Goal of the exercise
Copy out all the lines of the data that hold the word "back".

Data records
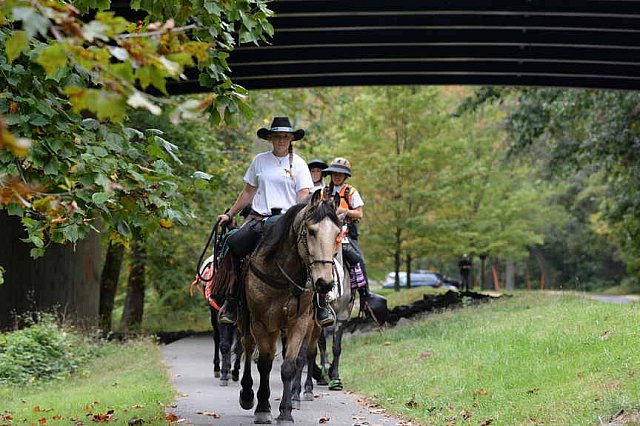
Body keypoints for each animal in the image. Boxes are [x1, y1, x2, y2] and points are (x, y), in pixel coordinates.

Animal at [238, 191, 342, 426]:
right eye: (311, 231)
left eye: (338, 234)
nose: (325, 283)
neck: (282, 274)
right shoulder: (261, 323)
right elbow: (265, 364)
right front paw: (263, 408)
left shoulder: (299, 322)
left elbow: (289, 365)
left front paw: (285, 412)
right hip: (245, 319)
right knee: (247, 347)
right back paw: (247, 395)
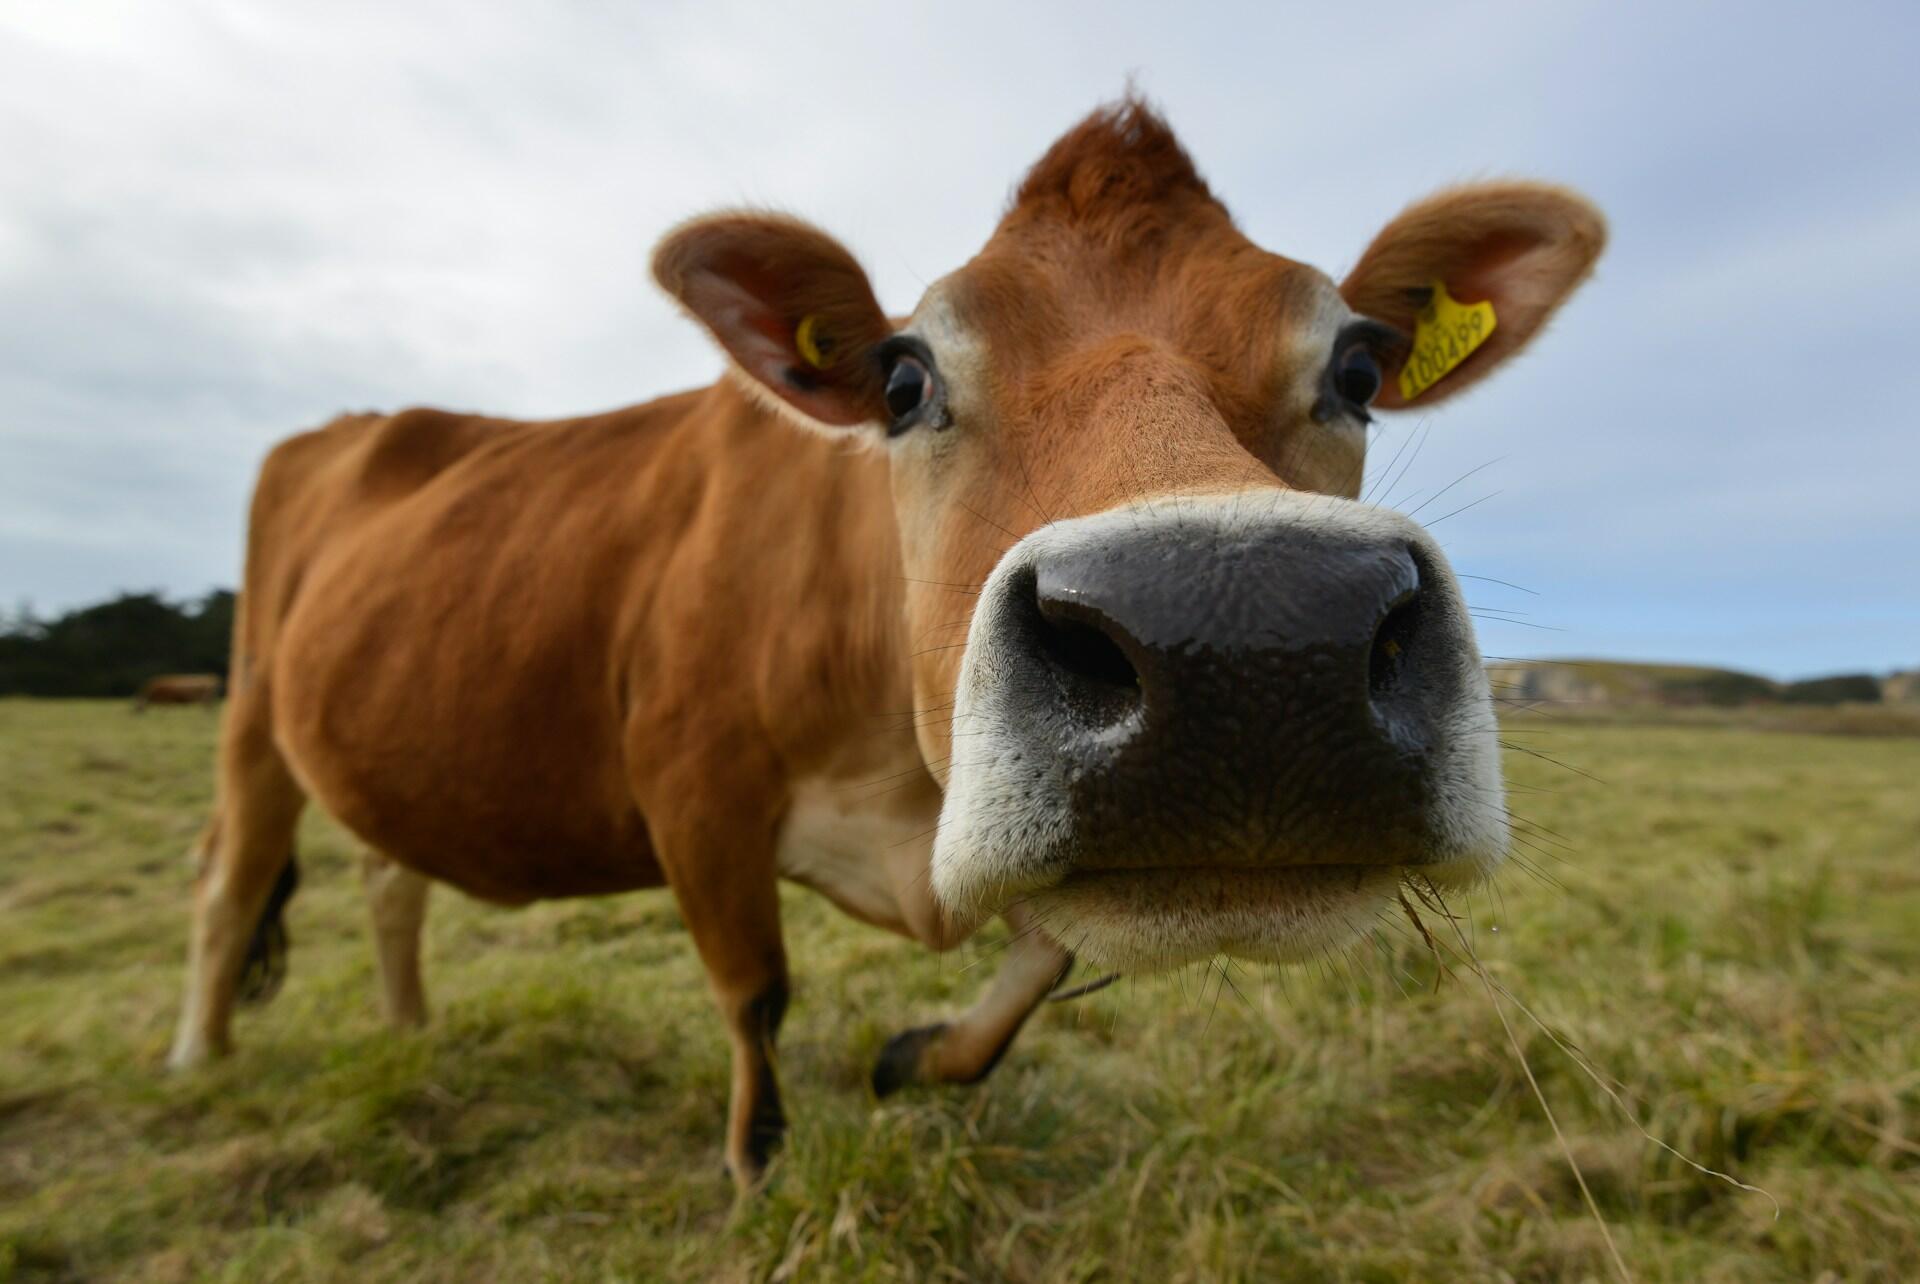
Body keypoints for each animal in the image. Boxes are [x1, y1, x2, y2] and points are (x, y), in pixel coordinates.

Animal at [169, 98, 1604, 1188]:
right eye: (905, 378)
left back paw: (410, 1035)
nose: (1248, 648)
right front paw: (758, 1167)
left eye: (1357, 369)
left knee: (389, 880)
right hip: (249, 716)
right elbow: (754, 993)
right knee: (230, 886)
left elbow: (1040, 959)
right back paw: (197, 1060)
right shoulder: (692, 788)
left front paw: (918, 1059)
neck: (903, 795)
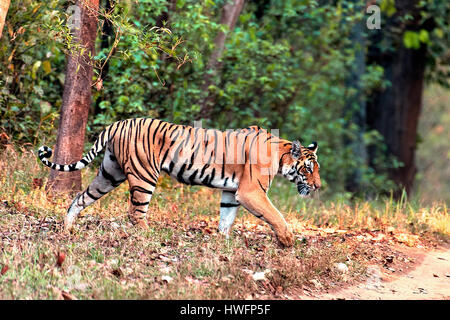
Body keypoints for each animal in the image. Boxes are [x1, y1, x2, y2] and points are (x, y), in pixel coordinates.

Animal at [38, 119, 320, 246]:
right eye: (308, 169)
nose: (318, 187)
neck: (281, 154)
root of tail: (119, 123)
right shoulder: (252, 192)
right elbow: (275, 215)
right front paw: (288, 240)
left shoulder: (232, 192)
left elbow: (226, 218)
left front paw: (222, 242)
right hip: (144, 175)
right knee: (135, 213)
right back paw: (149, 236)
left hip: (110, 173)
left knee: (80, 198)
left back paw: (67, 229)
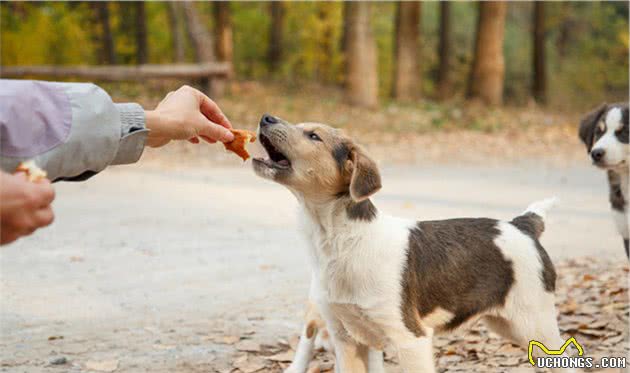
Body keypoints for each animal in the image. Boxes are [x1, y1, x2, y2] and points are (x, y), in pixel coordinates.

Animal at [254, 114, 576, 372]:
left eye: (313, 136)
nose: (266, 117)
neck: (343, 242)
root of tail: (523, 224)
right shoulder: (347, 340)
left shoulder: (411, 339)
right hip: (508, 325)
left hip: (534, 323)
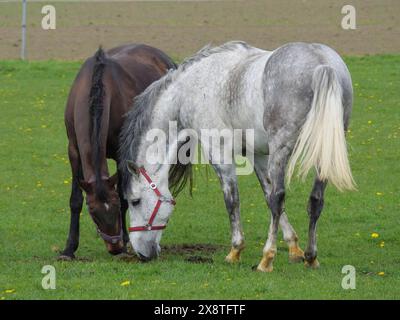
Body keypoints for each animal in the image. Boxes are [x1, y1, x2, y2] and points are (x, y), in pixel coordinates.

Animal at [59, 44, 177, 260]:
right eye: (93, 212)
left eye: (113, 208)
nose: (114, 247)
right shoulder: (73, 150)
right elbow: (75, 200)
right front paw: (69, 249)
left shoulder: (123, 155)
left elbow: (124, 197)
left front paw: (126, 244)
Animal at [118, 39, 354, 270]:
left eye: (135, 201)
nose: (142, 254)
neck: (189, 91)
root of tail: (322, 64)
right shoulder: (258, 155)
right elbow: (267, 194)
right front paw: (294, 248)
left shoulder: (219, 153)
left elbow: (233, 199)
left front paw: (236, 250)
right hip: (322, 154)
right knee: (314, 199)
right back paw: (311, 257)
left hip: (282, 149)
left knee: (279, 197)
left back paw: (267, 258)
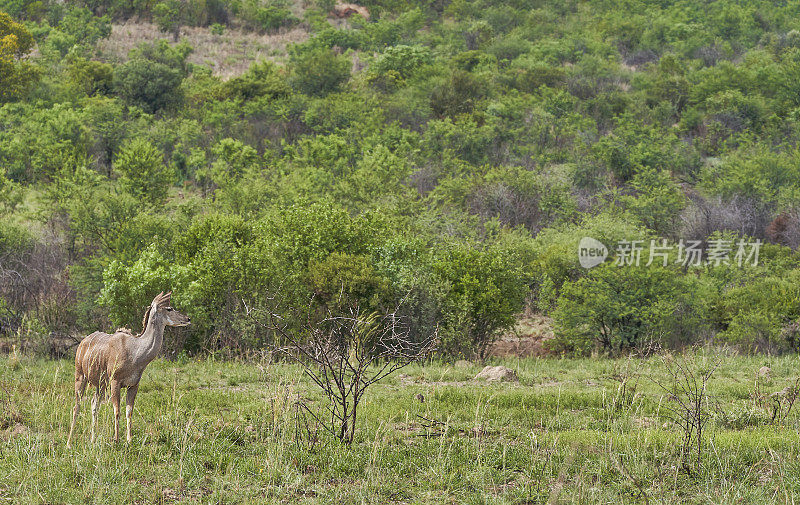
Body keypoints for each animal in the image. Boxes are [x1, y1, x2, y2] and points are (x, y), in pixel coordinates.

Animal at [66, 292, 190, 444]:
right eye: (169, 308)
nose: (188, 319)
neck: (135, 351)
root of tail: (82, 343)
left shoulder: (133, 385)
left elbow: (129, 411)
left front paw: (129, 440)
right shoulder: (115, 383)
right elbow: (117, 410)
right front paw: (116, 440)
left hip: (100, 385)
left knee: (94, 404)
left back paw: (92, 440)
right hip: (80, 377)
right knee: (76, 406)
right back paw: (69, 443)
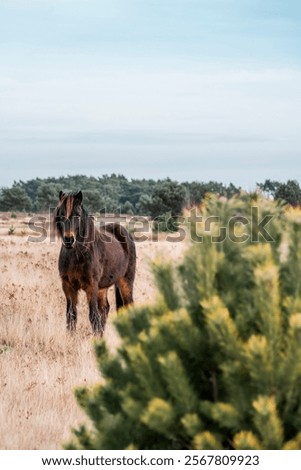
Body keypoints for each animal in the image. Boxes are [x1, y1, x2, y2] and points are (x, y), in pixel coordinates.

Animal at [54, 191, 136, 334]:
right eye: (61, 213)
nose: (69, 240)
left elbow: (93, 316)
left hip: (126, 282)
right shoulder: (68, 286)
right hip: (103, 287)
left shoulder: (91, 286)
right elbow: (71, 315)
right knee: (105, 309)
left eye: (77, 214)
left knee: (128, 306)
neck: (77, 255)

Response area
right back paw: (247, 395)
left back paw: (410, 1035)
right back paw: (197, 1060)
right back paw: (149, 236)
left back paw: (67, 229)
right back paw: (311, 257)
left back paw: (267, 258)
left back paw: (92, 440)
right back paw: (69, 443)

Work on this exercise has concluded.